**Text under study**
-- Opening Marker --

The man who cannot be named to protect the identity of his former wife had stood trial in the Honiara Magistrates’ Court on the charges of possession of obscene photographs and distribution of obscene photographs.
He was acquitted on the charge of possession of obscene photograph at the no case to answer stage.
On the charge of common assault, he pleaded guilty and will be sentenced today.
During the trial, the Crown called two witnesses and tendered 10 exhibits.
The accused did not call any evidence.
The court had heard that in 2013, the couple took nude photographs of the alleged victim (complainant).
The complainant left the accused sometime in 2013 after having some rough times in their marriage and the accused then threatened to upload the nude photos of the complainant on the internet.
It was heard the complainant later found that someone uploaded her nude photos on Facebook.
The complainant then opened a criminal case against the accused accusing him of uploading the photos.
Police arrested the accused and during the investigations had obtained the flash drive that contained the nude photographs.
During the trial it was heard that seven obscene pictures of the complainant were posted on two Facebook accounts.
The accused made admission in his record of interview with police that he uploaded only one obscene photo on Facebook under a fake account bearing the name of a female in capital letters.
Principal Magistrate Fatima Taeburi after the trial said the accused’s description in his admission does not perfectly match the contents of the photo he said he uploaded.
The accused told police he uploaded one photo in which the complainant was wearing a white towel and a purple bra.
Ms Taeburi however said the photo the accused said he uploaded is a picture of the complainant wearing a white towel and a black bra, not a purple one as stated by the accused in his admission.
She said furthermore, the account name he used to upload those photos are in both small letters and capital letters, and not only in capital letters as stated by the accused.
She said this means the photo and the accused’s description in his record of interview do not match thus are inconsistent.
She therefore had doubts as to whether the Facebook account and the profile picture of that account as shown in exhibit 7 are the same ones that the defendant has admitted in his record of interview.
She said this further means that she cannot take it as proven fact that the accused had created a Facebook account under the female name in capital letters and had uploaded a photo of the complainant as described on FB.

-- Closing Marker --

**Set of tasks**
1 > Please rewrite the court report, everything from "She said this further" down to "described on FB.", replacing "capital letters" with "upper case".
2 > Using the court report, answer each question below.
(a) In which court did the man stand trial?
(b) How many witnesses did the Crown call during the trial?
(c) According to Ms Taeburi, what color was the bra in the photo the accused said he uploaded?

**Source material**
-- Opening Marker --

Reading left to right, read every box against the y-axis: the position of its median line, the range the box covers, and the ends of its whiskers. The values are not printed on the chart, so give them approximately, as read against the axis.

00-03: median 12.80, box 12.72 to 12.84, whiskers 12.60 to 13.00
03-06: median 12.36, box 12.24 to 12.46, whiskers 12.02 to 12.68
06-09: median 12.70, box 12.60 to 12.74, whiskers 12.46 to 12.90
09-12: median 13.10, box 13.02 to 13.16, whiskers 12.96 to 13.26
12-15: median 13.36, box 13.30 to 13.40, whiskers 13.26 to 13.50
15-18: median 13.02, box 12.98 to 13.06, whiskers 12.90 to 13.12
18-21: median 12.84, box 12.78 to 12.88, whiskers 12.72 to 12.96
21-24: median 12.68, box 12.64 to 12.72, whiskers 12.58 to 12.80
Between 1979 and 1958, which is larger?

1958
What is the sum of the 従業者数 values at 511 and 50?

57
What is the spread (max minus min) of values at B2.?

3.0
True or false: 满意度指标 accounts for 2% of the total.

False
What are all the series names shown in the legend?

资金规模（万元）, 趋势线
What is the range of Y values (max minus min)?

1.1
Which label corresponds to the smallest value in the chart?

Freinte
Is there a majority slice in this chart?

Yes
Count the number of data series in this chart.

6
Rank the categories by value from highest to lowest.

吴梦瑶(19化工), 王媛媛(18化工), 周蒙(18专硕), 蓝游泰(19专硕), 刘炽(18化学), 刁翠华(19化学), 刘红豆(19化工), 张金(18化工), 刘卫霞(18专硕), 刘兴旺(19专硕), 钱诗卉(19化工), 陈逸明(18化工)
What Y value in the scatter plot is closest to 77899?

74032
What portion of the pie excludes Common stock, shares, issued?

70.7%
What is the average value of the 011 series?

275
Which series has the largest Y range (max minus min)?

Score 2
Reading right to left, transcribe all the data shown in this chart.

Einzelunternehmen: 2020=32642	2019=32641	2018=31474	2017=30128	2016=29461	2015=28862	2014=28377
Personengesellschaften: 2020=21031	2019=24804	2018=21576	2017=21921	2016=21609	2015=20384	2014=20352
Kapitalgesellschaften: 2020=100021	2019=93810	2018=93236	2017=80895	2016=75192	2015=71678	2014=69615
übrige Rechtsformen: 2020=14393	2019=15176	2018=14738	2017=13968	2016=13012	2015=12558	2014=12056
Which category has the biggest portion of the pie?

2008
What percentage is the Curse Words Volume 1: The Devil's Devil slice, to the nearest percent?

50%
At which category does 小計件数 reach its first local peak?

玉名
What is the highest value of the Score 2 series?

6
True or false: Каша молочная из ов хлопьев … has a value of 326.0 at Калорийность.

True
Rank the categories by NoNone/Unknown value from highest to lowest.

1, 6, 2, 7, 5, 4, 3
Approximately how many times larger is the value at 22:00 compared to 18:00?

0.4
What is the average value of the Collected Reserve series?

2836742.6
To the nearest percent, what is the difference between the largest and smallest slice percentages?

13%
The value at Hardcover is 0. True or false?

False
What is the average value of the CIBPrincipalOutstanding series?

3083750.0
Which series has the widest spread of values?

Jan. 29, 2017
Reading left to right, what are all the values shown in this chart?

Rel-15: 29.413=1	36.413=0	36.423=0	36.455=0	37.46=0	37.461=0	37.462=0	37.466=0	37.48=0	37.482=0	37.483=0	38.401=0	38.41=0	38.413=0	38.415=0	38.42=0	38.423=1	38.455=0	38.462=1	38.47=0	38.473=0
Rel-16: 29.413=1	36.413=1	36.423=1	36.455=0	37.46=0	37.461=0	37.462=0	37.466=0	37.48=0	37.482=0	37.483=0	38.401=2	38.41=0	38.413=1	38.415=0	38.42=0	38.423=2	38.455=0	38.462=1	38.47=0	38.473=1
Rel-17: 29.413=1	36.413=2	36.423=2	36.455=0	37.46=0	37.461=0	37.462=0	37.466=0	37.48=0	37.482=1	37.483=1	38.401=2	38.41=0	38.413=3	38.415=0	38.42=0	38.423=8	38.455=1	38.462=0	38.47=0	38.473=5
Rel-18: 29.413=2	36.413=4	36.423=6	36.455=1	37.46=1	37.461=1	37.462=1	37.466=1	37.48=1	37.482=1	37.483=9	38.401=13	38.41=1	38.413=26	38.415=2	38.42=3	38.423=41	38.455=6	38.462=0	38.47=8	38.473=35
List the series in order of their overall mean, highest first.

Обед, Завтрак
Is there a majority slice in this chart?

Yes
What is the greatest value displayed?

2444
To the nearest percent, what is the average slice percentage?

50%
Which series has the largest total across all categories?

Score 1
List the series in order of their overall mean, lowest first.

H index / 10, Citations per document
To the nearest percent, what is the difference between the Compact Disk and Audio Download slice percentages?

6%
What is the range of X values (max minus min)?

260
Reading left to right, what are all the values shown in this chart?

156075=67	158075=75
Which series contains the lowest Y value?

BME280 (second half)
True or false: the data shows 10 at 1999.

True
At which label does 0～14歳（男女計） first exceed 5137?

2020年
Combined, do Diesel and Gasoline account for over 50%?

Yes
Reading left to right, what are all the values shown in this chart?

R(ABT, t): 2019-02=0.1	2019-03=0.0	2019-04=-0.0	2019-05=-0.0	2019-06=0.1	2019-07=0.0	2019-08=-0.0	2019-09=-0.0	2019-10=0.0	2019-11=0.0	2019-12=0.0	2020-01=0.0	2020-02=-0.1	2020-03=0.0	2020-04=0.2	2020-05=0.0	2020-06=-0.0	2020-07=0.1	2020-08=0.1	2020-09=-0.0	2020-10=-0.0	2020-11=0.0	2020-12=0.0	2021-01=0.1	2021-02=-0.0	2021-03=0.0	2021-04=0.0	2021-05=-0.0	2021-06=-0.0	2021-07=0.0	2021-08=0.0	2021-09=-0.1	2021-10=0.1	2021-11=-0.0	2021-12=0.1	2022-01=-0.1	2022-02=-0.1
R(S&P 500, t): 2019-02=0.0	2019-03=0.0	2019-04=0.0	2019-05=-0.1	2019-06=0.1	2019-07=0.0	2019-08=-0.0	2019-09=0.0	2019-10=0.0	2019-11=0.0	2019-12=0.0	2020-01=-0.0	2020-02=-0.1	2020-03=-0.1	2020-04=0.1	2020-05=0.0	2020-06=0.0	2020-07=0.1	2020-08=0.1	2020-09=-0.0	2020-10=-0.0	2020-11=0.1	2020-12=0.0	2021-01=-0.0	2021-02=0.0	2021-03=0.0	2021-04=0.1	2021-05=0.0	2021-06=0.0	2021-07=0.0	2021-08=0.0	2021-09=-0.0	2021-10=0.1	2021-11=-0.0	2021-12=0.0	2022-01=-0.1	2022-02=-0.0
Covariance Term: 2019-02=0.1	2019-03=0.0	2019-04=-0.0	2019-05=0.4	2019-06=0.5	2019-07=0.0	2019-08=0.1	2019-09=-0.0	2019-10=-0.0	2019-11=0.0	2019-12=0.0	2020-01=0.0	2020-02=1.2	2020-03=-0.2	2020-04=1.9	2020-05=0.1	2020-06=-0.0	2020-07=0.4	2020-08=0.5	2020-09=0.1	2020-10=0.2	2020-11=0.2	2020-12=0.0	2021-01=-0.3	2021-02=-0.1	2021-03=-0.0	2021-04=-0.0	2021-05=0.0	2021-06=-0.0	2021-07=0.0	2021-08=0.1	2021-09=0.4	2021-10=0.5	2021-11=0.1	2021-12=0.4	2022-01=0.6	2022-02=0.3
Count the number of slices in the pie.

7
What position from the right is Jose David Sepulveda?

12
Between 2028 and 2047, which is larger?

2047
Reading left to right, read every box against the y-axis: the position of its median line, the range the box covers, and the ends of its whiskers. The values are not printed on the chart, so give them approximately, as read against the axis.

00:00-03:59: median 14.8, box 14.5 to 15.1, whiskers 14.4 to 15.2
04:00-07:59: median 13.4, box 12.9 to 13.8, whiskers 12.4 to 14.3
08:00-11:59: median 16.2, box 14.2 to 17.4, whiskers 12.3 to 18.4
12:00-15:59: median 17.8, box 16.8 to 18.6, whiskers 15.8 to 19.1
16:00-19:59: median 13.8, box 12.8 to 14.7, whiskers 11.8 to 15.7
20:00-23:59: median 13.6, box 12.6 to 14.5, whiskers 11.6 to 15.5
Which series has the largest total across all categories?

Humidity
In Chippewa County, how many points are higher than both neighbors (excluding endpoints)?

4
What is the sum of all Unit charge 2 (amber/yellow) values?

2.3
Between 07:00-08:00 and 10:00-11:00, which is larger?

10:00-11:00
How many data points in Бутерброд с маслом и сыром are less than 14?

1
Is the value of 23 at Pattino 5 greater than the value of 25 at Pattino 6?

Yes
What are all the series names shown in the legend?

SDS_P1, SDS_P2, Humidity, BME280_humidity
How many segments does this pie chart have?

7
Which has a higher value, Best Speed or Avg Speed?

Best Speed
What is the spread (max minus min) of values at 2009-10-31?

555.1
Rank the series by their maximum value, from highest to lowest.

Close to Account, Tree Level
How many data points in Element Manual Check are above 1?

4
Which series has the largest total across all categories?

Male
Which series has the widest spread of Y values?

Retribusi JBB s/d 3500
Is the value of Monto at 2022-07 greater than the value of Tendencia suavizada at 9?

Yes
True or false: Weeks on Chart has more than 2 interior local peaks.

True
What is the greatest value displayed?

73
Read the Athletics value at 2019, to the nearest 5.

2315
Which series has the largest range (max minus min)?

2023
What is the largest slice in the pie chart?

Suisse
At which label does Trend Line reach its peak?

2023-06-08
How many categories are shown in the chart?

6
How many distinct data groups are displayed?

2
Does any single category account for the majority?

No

-- Closing Marker --

**Responses to the tasks**
1 >
She said this further means that she cannot take it as proven fact that the accused had created a Facebook account under the female name in upper case and had uploaded a photo of the complainant as described on FB.

2 >
(a) The Honiara Magistrates' Court.
(b) Two.
(c) Black.